» Work task
Two lines in the listing below mark the span: one contains "59: (972, 144, 1.87)" and one contains "0: (906, 289, 1.64)". Reproduce both of them and everything between, exactly.

════════

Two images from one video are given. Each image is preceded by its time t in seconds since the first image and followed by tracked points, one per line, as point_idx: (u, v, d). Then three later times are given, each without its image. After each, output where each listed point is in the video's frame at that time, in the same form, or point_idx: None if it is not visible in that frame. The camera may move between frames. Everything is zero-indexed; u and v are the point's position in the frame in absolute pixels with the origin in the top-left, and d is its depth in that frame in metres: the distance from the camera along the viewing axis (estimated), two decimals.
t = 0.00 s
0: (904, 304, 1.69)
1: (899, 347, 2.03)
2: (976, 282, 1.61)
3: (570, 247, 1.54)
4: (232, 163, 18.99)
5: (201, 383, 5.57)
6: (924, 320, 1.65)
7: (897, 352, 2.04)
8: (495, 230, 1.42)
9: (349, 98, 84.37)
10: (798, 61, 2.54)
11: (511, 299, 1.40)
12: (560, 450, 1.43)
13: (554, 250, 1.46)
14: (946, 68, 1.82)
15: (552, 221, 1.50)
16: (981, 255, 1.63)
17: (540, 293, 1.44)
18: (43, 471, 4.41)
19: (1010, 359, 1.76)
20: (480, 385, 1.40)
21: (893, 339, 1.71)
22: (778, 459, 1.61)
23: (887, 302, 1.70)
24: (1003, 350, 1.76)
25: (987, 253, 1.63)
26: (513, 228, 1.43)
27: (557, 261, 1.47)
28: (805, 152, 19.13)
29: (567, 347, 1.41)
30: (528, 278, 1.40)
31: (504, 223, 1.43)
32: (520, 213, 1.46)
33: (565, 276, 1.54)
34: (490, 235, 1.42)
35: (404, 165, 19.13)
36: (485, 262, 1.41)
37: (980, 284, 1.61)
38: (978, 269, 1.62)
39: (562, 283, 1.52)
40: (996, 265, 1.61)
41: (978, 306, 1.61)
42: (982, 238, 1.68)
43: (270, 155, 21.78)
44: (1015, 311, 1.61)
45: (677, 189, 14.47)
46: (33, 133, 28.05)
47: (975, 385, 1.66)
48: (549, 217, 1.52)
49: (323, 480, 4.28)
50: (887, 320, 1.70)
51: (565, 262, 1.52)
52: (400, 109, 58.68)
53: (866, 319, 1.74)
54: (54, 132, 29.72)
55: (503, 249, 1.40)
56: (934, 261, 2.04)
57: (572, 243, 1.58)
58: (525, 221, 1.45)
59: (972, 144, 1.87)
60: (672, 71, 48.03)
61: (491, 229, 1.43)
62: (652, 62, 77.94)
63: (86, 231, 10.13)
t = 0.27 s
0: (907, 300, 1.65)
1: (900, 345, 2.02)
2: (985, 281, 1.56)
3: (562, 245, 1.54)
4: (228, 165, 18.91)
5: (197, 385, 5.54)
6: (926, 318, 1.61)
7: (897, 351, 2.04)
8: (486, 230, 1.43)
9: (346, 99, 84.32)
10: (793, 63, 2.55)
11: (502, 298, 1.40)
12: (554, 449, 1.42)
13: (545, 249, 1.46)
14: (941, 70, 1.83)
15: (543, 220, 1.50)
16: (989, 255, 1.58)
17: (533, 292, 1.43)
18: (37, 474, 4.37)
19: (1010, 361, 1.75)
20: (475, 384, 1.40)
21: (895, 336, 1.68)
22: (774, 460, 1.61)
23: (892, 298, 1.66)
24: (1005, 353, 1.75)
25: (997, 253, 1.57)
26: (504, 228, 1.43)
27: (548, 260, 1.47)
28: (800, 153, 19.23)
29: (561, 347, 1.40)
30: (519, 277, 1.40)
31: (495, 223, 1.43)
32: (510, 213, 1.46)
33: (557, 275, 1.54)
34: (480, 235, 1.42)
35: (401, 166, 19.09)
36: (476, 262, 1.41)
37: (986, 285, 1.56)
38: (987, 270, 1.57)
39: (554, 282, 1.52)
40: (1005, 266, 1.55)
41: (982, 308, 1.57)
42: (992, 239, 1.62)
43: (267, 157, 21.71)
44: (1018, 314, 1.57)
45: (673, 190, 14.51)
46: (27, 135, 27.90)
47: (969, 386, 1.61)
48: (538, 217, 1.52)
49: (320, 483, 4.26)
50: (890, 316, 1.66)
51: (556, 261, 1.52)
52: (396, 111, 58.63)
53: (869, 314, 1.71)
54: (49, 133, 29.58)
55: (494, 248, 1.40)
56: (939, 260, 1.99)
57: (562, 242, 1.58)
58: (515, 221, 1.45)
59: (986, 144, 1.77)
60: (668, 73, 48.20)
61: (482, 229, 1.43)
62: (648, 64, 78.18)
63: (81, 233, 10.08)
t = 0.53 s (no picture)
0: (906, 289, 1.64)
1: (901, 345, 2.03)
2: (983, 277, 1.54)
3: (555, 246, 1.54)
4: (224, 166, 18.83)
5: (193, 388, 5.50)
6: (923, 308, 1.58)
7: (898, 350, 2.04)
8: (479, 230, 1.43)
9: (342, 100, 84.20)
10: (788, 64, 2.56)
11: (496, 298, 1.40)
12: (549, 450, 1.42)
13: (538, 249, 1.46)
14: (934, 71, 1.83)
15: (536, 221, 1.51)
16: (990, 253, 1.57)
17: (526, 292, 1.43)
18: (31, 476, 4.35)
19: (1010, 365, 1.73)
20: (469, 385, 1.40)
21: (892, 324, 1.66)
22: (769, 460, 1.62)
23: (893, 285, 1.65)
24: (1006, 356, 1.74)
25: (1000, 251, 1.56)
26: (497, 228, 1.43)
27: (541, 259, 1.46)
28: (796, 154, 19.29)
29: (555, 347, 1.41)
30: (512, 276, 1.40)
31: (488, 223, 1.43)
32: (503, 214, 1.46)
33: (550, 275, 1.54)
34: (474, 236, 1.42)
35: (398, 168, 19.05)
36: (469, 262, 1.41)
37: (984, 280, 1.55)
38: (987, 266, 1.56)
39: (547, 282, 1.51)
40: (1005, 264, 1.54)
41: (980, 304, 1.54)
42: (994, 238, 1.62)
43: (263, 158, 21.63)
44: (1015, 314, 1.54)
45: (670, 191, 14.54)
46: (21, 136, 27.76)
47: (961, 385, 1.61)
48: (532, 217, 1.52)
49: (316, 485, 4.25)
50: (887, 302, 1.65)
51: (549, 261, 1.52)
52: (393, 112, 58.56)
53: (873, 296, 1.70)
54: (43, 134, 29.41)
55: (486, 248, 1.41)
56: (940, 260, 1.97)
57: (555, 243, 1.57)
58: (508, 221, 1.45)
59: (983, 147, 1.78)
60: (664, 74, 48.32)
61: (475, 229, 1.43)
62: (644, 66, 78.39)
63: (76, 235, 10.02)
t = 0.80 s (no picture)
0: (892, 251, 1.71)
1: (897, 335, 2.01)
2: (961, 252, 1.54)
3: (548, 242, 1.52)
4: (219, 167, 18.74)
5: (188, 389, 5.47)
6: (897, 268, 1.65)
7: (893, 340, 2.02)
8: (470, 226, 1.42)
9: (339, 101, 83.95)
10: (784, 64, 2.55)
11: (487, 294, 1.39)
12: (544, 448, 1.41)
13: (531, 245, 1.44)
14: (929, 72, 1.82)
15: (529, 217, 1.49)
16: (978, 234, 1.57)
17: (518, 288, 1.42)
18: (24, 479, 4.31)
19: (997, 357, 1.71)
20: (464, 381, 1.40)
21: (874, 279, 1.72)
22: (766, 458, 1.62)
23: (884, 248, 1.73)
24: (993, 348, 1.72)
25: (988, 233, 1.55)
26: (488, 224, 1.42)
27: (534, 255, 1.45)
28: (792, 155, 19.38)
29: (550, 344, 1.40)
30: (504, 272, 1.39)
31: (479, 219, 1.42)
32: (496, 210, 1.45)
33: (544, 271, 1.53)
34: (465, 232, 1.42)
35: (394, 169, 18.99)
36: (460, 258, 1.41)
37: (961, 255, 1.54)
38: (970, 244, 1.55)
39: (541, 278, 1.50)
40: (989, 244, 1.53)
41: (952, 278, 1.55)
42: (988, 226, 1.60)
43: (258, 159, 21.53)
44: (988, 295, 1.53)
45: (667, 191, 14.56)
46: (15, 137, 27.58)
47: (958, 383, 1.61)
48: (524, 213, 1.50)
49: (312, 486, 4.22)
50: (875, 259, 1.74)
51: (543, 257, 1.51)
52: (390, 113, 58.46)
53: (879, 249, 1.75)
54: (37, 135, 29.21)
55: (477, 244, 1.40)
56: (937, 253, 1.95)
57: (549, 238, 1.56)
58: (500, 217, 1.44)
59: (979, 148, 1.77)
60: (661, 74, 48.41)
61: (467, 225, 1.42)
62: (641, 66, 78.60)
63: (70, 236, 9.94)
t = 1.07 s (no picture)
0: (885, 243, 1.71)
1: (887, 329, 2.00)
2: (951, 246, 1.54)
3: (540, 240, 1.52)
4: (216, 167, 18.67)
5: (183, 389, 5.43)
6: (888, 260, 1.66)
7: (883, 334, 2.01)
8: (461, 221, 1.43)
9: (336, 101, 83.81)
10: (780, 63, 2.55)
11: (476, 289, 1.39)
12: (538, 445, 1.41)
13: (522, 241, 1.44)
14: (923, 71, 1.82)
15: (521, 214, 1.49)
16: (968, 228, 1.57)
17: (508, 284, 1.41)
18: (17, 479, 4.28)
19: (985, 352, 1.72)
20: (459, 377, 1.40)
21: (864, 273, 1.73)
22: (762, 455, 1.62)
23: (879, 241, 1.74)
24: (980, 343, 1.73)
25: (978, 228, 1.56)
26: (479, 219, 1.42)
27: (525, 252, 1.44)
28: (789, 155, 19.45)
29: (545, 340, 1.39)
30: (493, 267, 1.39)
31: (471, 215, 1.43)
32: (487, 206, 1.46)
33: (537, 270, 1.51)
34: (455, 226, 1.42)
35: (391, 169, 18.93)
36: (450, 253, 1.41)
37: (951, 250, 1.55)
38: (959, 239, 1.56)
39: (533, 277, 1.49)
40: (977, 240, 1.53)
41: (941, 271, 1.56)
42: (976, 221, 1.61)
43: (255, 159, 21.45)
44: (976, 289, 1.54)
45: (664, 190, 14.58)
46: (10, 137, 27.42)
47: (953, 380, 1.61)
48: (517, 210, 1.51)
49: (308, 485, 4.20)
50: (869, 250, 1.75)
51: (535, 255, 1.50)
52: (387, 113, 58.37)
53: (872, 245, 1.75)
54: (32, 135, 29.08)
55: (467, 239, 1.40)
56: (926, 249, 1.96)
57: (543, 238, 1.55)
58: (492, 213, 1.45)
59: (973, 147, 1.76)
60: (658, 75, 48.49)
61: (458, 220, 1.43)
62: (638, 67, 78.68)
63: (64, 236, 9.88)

════════

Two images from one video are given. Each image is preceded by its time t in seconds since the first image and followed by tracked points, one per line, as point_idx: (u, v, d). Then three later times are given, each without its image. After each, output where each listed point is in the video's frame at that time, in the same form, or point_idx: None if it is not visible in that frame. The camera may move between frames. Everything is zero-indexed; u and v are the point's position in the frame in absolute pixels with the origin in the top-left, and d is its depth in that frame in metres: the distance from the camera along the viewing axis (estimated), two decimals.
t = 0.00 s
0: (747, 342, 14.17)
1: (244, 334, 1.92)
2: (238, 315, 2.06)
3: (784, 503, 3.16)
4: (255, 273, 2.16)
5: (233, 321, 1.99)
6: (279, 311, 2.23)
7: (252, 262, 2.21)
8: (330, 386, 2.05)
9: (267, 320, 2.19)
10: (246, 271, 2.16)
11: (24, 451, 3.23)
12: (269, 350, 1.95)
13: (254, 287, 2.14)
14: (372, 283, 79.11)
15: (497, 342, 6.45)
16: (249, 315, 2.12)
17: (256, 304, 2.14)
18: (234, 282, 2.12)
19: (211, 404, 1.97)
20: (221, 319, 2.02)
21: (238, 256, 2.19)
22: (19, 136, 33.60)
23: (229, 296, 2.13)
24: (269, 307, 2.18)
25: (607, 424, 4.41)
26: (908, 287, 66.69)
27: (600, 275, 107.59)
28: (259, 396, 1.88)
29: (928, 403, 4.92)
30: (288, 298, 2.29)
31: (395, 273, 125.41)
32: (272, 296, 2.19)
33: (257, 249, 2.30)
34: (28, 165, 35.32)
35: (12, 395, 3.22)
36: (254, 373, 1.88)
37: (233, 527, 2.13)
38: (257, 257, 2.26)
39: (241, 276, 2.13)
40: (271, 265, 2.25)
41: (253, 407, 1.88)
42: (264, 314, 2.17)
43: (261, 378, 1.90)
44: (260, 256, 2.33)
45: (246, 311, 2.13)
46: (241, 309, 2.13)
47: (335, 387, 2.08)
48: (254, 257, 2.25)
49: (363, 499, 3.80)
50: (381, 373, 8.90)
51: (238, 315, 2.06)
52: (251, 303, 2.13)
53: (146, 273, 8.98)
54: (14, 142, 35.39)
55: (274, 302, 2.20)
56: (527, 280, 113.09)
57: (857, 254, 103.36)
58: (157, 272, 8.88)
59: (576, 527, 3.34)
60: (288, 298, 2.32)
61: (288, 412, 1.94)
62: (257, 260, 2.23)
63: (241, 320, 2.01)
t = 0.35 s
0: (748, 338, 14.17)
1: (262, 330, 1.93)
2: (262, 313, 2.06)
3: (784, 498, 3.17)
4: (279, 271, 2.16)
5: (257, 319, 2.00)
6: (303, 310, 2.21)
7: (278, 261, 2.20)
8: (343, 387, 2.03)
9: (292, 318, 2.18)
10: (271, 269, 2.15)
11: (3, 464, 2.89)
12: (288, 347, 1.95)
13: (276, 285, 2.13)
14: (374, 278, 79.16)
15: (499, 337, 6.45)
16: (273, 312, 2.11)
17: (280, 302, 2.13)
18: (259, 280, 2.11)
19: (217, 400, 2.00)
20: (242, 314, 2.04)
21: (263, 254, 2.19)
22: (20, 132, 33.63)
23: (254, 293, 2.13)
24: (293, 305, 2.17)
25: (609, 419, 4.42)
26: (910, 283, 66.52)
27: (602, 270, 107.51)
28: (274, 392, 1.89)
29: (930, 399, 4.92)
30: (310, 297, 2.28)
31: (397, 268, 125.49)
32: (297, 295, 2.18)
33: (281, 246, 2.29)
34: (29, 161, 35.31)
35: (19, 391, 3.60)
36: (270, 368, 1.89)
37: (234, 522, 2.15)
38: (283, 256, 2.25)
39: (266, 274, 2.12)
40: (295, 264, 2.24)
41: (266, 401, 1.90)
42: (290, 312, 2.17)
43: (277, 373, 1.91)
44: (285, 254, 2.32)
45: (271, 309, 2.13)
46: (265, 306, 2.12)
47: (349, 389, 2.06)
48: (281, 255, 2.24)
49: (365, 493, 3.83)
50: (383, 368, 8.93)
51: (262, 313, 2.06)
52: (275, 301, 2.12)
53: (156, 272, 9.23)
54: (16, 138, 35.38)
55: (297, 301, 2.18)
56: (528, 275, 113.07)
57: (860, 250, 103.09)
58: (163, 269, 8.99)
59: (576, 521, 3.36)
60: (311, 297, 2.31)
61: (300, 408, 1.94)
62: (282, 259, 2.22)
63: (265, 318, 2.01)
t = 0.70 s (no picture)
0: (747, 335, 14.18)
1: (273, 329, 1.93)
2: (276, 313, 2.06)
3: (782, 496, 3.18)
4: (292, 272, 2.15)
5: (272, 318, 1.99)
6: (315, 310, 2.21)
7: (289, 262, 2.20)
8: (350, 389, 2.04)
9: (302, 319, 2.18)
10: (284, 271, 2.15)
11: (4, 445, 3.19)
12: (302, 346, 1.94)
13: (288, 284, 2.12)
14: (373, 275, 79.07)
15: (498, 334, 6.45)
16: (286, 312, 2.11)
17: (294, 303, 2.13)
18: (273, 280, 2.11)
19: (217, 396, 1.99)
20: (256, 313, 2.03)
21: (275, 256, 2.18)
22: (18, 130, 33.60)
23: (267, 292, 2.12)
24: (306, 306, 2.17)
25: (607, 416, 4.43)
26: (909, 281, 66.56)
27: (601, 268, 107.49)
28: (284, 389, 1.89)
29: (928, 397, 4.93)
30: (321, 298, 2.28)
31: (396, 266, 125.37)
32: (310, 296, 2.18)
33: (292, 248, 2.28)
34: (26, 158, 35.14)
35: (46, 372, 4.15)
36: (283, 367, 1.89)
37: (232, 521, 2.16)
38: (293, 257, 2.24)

════════

» Your response
59: (972, 144, 1.87)
60: (672, 71, 48.03)
61: (491, 229, 1.43)
62: (652, 62, 77.94)
63: (86, 231, 10.13)
t = 0.27 s
0: (907, 300, 1.65)
1: (900, 345, 2.02)
2: (985, 281, 1.56)
3: (562, 245, 1.54)
4: (228, 165, 18.91)
5: (197, 385, 5.54)
6: (926, 318, 1.61)
7: (897, 351, 2.04)
8: (486, 230, 1.43)
9: (346, 99, 84.32)
10: (793, 63, 2.55)
11: (502, 298, 1.40)
12: (554, 449, 1.42)
13: (545, 249, 1.46)
14: (941, 70, 1.83)
15: (543, 220, 1.50)
16: (989, 255, 1.58)
17: (533, 292, 1.43)
18: (37, 474, 4.37)
19: (1010, 361, 1.75)
20: (475, 384, 1.40)
21: (895, 336, 1.68)
22: (774, 460, 1.61)
23: (892, 298, 1.66)
24: (1005, 353, 1.75)
25: (997, 253, 1.57)
26: (504, 228, 1.43)
27: (548, 260, 1.47)
28: (800, 153, 19.23)
29: (561, 347, 1.40)
30: (519, 277, 1.40)
31: (495, 223, 1.43)
32: (510, 213, 1.46)
33: (557, 275, 1.54)
34: (480, 235, 1.42)
35: (401, 166, 19.09)
36: (476, 262, 1.41)
37: (986, 285, 1.56)
38: (987, 270, 1.57)
39: (554, 282, 1.52)
40: (1005, 266, 1.55)
41: (982, 308, 1.57)
42: (992, 239, 1.62)
43: (267, 157, 21.71)
44: (1018, 314, 1.57)
45: (673, 190, 14.51)
46: (27, 135, 27.90)
47: (969, 386, 1.61)
48: (538, 217, 1.52)
49: (320, 483, 4.26)
50: (890, 316, 1.66)
51: (556, 261, 1.52)
52: (396, 111, 58.63)
53: (869, 314, 1.71)
54: (49, 133, 29.58)
55: (494, 248, 1.40)
56: (939, 260, 1.99)
57: (562, 242, 1.58)
58: (515, 221, 1.45)
59: (986, 144, 1.77)
60: (668, 73, 48.20)
61: (482, 229, 1.43)
62: (648, 64, 78.18)
63: (81, 233, 10.08)
t = 0.53 s (no picture)
0: (906, 289, 1.64)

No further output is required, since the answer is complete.